Die Stadtspitze sieht den Kulturpreis aber weiterhin als ein Aushängeschild für herausragendes Engagement innerhalb der Klever Kulturlandschaft und will ihn beibehalten. „Es soll somit keinesfalls um eine Abschaffung des Preises gehen. Ziel muss es vielmehr sein, dass Preisträgerinnen und Preisträger sich bedenkenlos mit der Auszeichnung identifizieren können und diese als wahre Anerkennung großen Schaffens verstehen“, so Lembeck.

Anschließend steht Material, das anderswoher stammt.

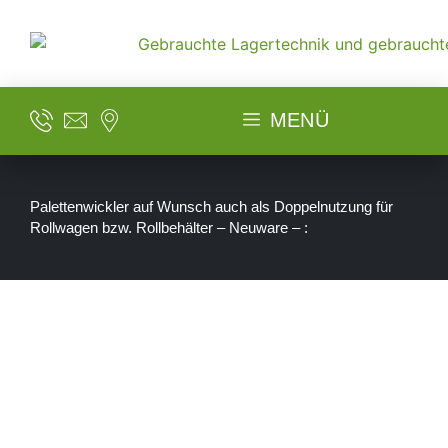
MENÜ
Palettenwickler auf Wunsch auch als Doppelnutzung für
Rollwagen bzw. Rollbehälter – Neuware – :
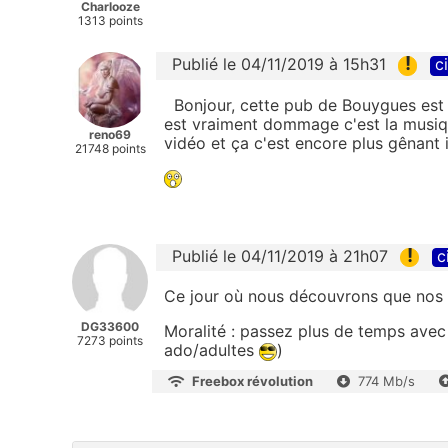
Charlooze
1313 points
!
Publié le 04/11/2019 à 15h31
c
Bonjour, cette pub de Bouygues est 
est vraiment dommage c'est la musiqu
reno69
vidéo et ça c'est encore plus gênant il 
21748 points
!
Publié le 04/11/2019 à 21h07
c
Ce jour où nous découvrons que nos 
DG33600
Moralité : passez plus de temps avec
7273 points
ado/adultes
)
Freebox révolution
774 Mb/s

In Brasilien wird er verehrt

In den Niederlanden wird über die Rolle von Johann Moritz von Nassau-Siegen im Sklavenhandel diskutiert.
In den Niederlanden wird über die Rolle von Johann Moritz von Nassau-Siegen im Sklavenhandel diskutiert. © NRZ | AG

So eindeutig die Verantwortung des Generalgouverneurs Johann Moritz von Nassau-Siegens im 17. Jahrhundert ist, so erstaunlich ist auch die Erinnerung an ihn. Denn nicht nur in Kleve wird der Prinz geehrt. In seinem neuen Band „Rekenschap“ erinnert der Historiker Gert Oostindie, Experte auf dem Gebiet der kolonialen Geschichte der Niederlande, daran, dass Johann-Moritz in Brasilien, und vor allem in Recife, quasi auf Händen getragen werde: „Schließlich brachte er auch Wissenschaftler und Künstler mit, er war tolerant gegenüber Katholiken und Juden und er führte einen imposanten Hofstaat.“ Die niederländische Zeit werde kultiviert, auch museal, so Oostindie. Seine Rolle im Sklavenhandel werde in Brasilien kaum thematisiert.

Hedwig Meyer-Wilmes, Vorsitzende des Klever Kulturausschusses, sagt im Gespräch mit der NRZ, dass das Preisgericht sich sehr wohl mit der Frage des Sklavenhandels beschäftigt habe. Aber es müsse ein Kontext geschaffen werden, in dem man die Folgen für diesen Preis diskutieren könne. Sie wolle keine Beschädigung des Preises, denn die Verdienste des Statthalters für Kleve seien eindeutig.

Aktuell gibt es keine Einordnung zu Johann-Moritz

Sie verfolge allerdings auch die Diskussionen im Nachbarland und erkenne, dass die Diskussion auch in Kleve durchaus aufgeworfen werden kann. „Es ist die Frage, ob wir den Preis noch nach Johann-Moritz benennen können“, sagte sie. Wie allerdings eine Einordnung aussehen könnte, müsse diskutiert werden.

Aktuell befindet sich auf der Internetseite der Stadt Kleve zum Johann-Moritz-Kulturpreis kein Hinweis auf seine Verantwortung im Sklavenhandel. Dort ist zu lesen, dass er vor seiner Zeit als Statthalter in Kleve „in Brasilien unterwegs gewesen war“.

>>Die Kulturpreisträger der vergangenen Jahre:

1992 - Dr. Friedrich Gorissen

1995 - Prof. Dr. Gieseler

1996 - Fritz Getlinger

2003 - Cinque Kleinkunst und XOX-Theater

2007 - Freundeskreis Museum Kurhaus Kleve & Koekkoek-Haus Kleve e.V.

2009 - Städtische Singgemeinde Kleve e.V.